== TASK TO CARRY OUT ==
Copy down, word for word, the rows from the line containing "order: Poales" through the line containing "family: Pelodryadidae", with both of those lines included.

== DATA FOR THE TASK ==

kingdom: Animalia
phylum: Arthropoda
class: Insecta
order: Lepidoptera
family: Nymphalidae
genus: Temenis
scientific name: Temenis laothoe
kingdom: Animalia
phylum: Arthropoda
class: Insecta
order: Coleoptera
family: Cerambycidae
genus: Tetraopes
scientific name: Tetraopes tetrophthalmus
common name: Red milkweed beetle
--
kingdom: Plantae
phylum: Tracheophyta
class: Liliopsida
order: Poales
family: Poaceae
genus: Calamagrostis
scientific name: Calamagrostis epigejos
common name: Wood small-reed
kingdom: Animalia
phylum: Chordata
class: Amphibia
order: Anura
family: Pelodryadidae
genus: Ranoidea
--
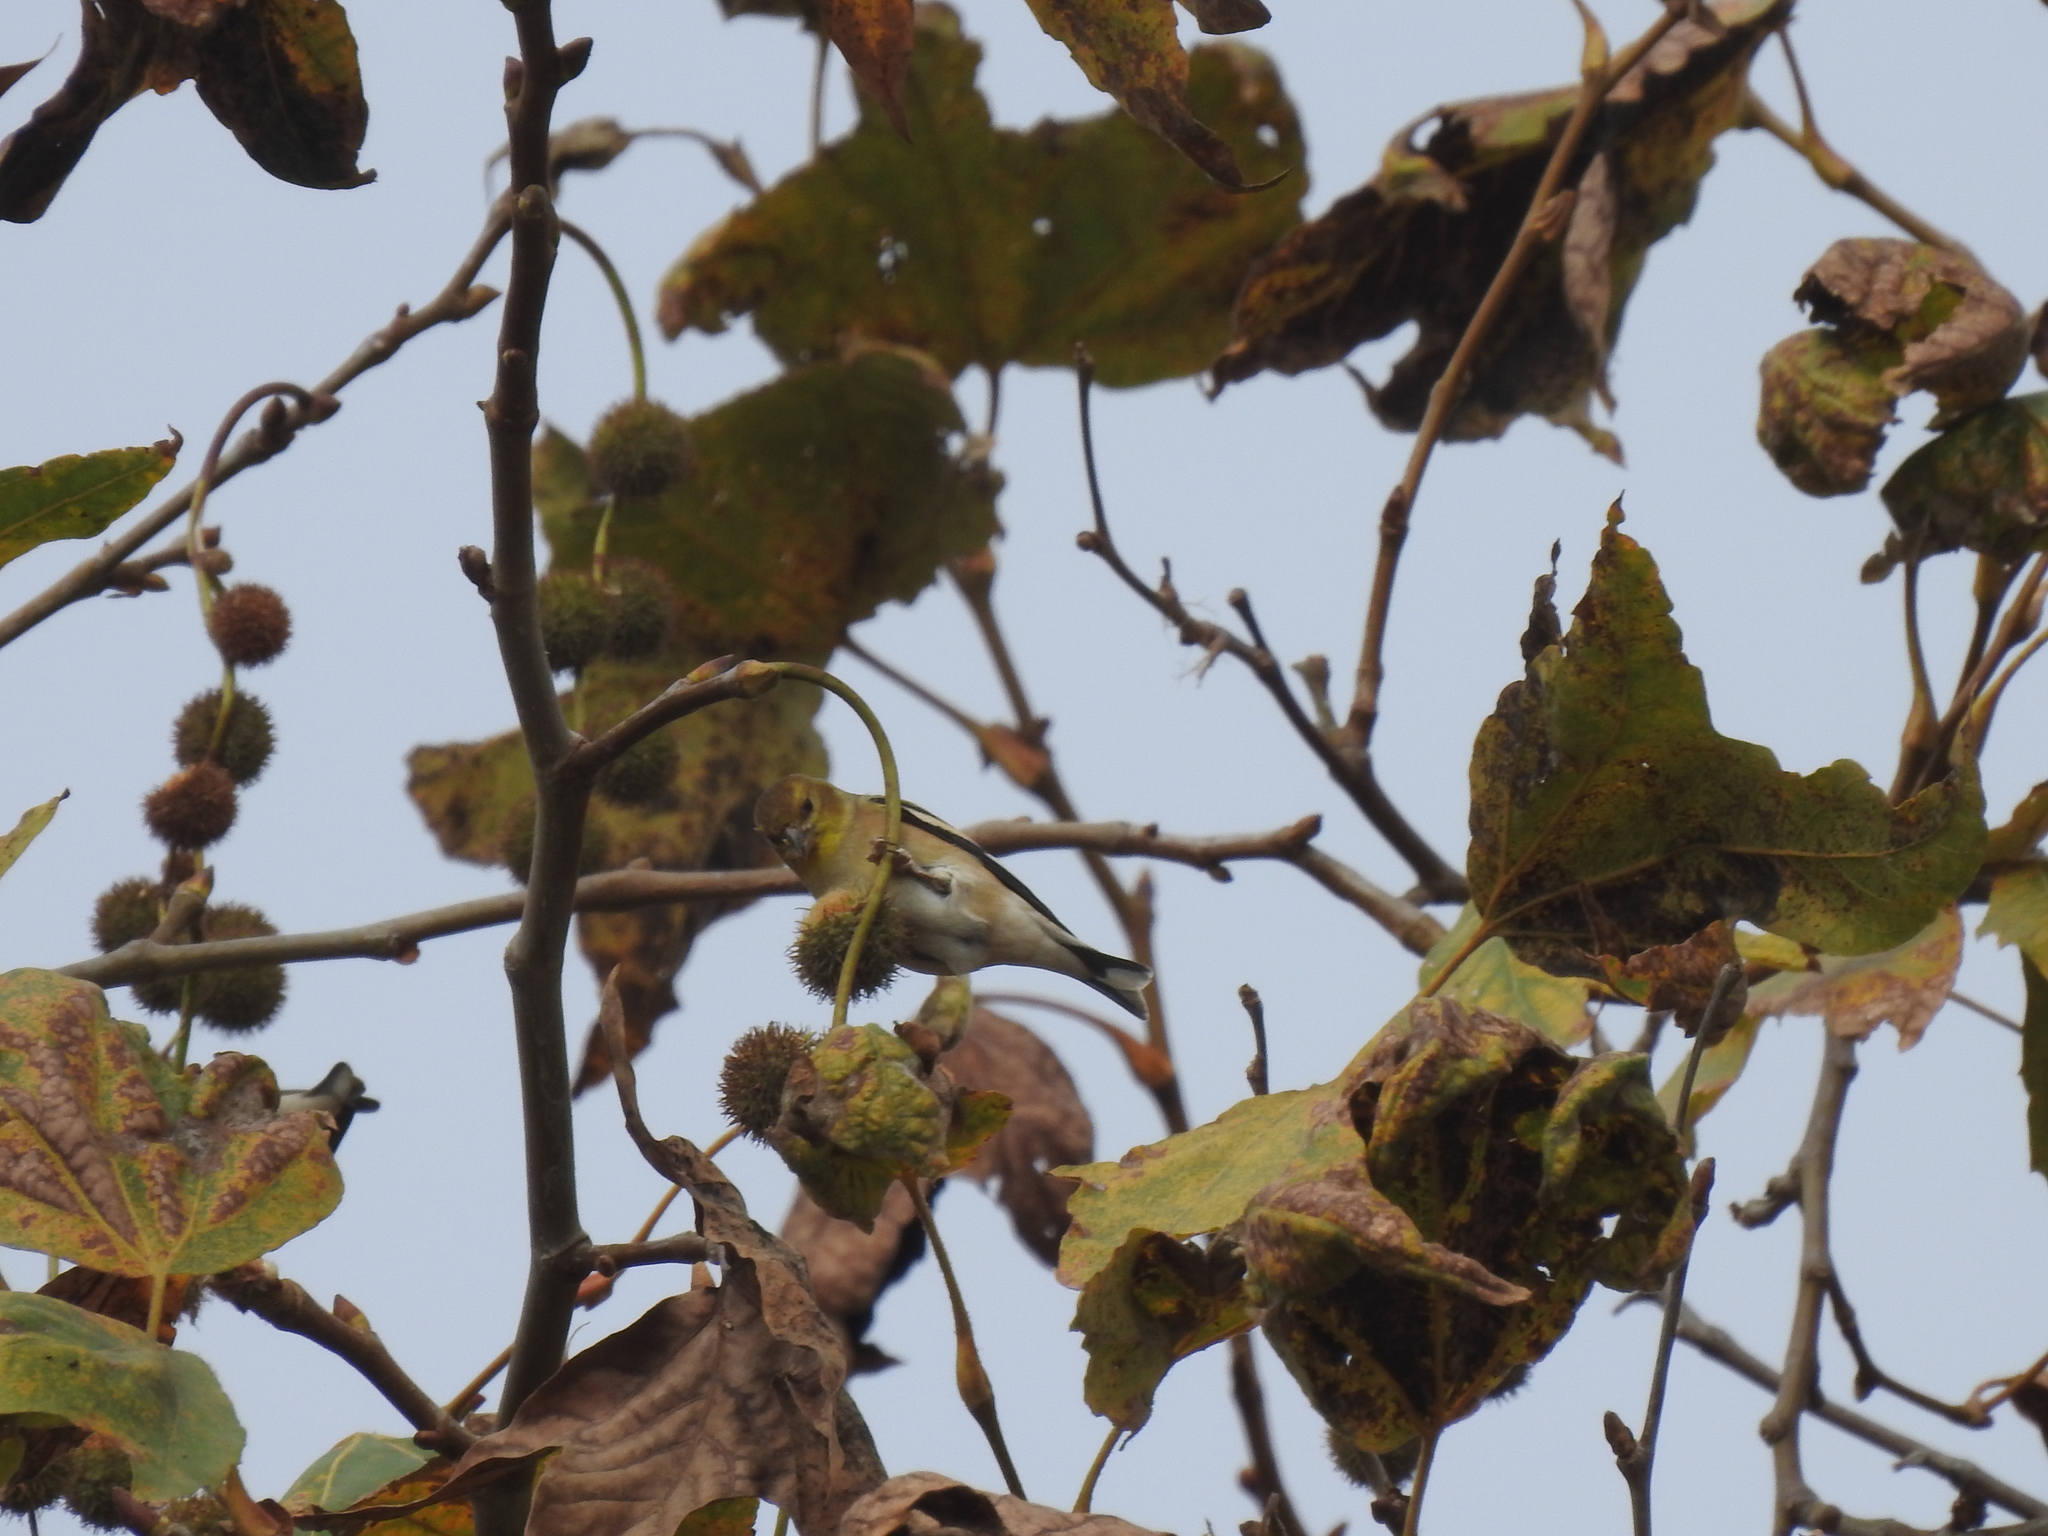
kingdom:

== SOLUTION ==
order: Poales
family: Poaceae
genus: Calamagrostis
scientific name: Calamagrostis epigejos
common name: Wood small-reed
kingdom: Animalia
phylum: Chordata
class: Amphibia
order: Anura
family: Pelodryadidae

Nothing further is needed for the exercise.